The fertility rate is the number of births per 1,000 females of childbearing age, 15 to 44.
The report also noted that the preterm birth rate (before 37 completed weeks of gestation) didn’t change, but 3 in 10 babies were born at 37 to 38 weeks gestation.
According to the report, 3,596,017 births were recorded in the United States, down 2% from 2022 and 2021. The general fertility rate dropped 3% to 54.5 births per 1,000 females ages 15-44, which is considered child-bearing age.
The birth rate for teens ages 15-19 continued to fall, this time by 4% from 2022 to 13.1 births per 1,000 females. That number was down 6% compared to 2021. The biggest change (a 5% drop) was among teens 18-19. Among those 15-17, the birth rate declined 2%.
Compared to the most recent highest number of births, in 2007, that’s a 17% decrease in births and a 21% drop in the fertility rate.
Just over three-fourths of pregnancies involved prenatal care in the first trimester, but the share was 1% lower than in 2022, which itself was 2% lower than in 2021. Care starting in the second trimester increased 4% in 2023 to 16.9%.
The report said that 5.7% of prenatal care began in the third trimester. And 2.3% of pregnancies included no prenatal care at all.
According to the report, 10.41% of babies were born preterm, delivered before 37 weeks, which was essentially unchanged from 2022. The share born early term — at 37-38 weeks gestation — rose 2% to 29.85% from 2022 to 2023, after a 4% increase from 2021. Meanwhile, the share born late or post-term (after 40 weeks gestation) was 4.82% in 2023, down from 4.99% in 2022.
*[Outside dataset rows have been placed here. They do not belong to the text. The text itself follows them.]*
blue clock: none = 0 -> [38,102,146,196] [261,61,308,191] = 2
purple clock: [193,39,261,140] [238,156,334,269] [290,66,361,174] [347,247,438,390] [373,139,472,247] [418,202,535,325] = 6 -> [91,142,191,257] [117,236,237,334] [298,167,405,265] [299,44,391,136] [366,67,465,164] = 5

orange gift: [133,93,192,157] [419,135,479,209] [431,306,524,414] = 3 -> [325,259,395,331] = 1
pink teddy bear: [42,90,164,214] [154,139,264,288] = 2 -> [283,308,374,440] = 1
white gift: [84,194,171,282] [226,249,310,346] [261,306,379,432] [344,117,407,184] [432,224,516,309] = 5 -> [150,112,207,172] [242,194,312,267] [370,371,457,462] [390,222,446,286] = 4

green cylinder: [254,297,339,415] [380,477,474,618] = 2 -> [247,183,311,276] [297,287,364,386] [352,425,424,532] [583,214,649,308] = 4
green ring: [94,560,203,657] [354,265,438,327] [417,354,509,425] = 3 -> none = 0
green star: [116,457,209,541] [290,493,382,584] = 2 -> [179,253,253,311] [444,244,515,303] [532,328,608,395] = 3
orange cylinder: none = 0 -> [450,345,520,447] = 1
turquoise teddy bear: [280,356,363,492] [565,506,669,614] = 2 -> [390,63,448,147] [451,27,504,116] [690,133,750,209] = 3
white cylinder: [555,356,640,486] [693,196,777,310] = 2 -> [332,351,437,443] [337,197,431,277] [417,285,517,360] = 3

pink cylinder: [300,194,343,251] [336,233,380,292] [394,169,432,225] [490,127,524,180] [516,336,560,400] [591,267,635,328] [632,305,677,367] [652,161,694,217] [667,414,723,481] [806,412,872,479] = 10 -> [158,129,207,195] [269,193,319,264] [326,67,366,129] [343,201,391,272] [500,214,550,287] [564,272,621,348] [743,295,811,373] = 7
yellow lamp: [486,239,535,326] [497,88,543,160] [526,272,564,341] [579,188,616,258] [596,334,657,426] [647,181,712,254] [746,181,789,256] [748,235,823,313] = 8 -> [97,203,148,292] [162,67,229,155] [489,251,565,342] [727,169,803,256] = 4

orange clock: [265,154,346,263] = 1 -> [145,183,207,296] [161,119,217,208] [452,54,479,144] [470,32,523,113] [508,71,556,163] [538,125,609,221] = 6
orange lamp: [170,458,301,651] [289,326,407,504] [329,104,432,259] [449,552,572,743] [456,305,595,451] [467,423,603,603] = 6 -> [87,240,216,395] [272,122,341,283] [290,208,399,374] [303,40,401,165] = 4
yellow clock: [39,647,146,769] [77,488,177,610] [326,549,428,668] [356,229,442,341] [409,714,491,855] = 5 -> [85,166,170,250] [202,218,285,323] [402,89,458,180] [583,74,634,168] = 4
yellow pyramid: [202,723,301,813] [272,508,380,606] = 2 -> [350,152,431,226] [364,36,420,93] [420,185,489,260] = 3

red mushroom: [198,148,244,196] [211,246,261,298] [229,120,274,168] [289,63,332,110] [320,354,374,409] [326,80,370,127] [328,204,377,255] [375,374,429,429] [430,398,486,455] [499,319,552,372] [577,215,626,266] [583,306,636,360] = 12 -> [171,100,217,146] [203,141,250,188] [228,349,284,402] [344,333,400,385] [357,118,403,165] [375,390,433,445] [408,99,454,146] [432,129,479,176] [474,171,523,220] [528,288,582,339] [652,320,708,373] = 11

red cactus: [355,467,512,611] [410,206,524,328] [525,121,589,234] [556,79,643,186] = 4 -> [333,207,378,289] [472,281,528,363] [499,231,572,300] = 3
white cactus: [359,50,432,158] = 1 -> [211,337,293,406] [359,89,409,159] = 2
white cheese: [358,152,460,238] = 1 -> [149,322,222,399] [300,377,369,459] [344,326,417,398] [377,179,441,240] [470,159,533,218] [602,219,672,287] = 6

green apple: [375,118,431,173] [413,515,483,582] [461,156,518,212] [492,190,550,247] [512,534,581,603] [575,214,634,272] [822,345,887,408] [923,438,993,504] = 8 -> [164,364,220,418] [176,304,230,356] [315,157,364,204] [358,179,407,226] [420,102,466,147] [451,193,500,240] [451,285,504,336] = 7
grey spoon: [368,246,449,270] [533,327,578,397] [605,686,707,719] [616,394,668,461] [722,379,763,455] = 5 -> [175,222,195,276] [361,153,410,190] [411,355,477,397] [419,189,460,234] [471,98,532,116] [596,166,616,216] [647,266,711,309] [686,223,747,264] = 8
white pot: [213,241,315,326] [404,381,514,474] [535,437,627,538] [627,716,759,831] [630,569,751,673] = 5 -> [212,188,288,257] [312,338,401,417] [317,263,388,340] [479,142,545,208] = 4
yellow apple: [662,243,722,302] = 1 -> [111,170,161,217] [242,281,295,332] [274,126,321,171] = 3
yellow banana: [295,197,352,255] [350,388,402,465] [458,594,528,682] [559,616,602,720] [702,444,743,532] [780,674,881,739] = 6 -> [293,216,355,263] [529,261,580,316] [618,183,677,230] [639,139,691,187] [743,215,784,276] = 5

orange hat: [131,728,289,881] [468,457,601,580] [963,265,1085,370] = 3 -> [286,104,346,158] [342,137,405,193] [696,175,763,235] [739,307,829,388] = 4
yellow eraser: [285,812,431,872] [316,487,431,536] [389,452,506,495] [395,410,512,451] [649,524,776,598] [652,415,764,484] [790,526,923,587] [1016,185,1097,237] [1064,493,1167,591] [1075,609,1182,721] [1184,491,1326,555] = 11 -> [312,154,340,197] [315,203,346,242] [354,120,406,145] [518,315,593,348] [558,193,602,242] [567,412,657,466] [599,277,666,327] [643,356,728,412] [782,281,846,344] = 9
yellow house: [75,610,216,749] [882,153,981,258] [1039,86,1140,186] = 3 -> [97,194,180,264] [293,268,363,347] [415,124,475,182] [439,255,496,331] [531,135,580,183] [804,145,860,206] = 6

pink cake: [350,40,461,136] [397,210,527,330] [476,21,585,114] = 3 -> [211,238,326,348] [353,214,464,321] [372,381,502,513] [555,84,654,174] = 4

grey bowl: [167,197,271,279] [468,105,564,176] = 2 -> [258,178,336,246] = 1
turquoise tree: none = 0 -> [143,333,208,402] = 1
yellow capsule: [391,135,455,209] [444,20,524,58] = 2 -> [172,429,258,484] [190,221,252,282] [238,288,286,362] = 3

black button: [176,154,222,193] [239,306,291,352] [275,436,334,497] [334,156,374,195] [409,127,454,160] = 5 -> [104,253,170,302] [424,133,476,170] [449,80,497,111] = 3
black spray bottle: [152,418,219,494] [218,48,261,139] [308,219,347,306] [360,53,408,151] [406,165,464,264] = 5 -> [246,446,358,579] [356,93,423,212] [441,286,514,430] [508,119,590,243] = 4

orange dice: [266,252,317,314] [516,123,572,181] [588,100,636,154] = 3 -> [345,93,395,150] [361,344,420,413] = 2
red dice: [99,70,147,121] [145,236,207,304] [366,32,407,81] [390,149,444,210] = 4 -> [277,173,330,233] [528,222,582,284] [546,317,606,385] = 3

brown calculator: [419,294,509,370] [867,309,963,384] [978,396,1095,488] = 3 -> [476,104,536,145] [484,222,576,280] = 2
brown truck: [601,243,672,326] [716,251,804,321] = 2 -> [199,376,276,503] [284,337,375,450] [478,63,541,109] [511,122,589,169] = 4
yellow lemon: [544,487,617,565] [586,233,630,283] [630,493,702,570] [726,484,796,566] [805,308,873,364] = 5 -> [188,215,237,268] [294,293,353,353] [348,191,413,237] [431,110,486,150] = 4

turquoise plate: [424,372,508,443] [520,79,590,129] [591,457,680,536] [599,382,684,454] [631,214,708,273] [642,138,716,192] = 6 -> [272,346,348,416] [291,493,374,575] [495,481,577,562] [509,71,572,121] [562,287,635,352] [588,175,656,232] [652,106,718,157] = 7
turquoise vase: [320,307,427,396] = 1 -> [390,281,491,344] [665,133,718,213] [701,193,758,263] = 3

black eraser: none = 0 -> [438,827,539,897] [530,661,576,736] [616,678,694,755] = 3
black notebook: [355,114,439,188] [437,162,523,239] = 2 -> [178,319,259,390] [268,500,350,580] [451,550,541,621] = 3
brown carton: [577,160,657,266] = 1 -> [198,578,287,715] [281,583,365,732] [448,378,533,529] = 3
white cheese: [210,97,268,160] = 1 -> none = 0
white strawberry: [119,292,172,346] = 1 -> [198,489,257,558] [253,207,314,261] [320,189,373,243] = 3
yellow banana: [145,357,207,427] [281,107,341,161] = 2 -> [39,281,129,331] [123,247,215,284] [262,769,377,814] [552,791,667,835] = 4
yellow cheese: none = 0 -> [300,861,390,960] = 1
Birth rates are dropping in most countries, including the United States, where the total fertility rate is now 1.62 births per woman, using 2023 data. The replacement rate, which is the rate at which the population size is stable, is 2.1. Some countries, including Hong Kong and South Korea, are now well below 1. Others, including Italy and Japan, hover around 1.2 children per woman.
As Deseret Magazine reported recently, “Demographers are now projecting that nearly every country outside of sub-Saharan Africa will soon be failing to replace their people. This will, in turn, leave them struggling with an inverted pyramid of care as fewer working people will pay into public programs that support aging populations who are living longer.”
The journal The Lancet predicts the global fertility rate will drop from 2.2 in 2021 to 1.6 in the year 2100.
In the 2021 report “More Work, Fewer Babies: What Does Workism Have to Do with Falling Fertility,” Institute for Family Studies senior fellow Laurie DeRose and research fellow Lyman Stone argued that work-focused personal values could put what they call “workism” and “familism” at odds. The two words indicate whether a person derives their sense of identity primarily from their career or from their family roles.
The two said that for policymakers concerned about the economic and other future impacts of stalled fertility, programs that support work are less helpful than “policies that help families function regardless of whether, for example, both partners work or one parent stays home with the children,” per Deseret News coverage of the report.
“The ramifications of letting fertility slide could be dire, experts have said, from too few skilled workers for a robust economy to more people needing help than workers to support the programs designed to provide the help. Predictions include everything from reduced Social Security payments to school closures and a housing market where nothing moves,” the article said.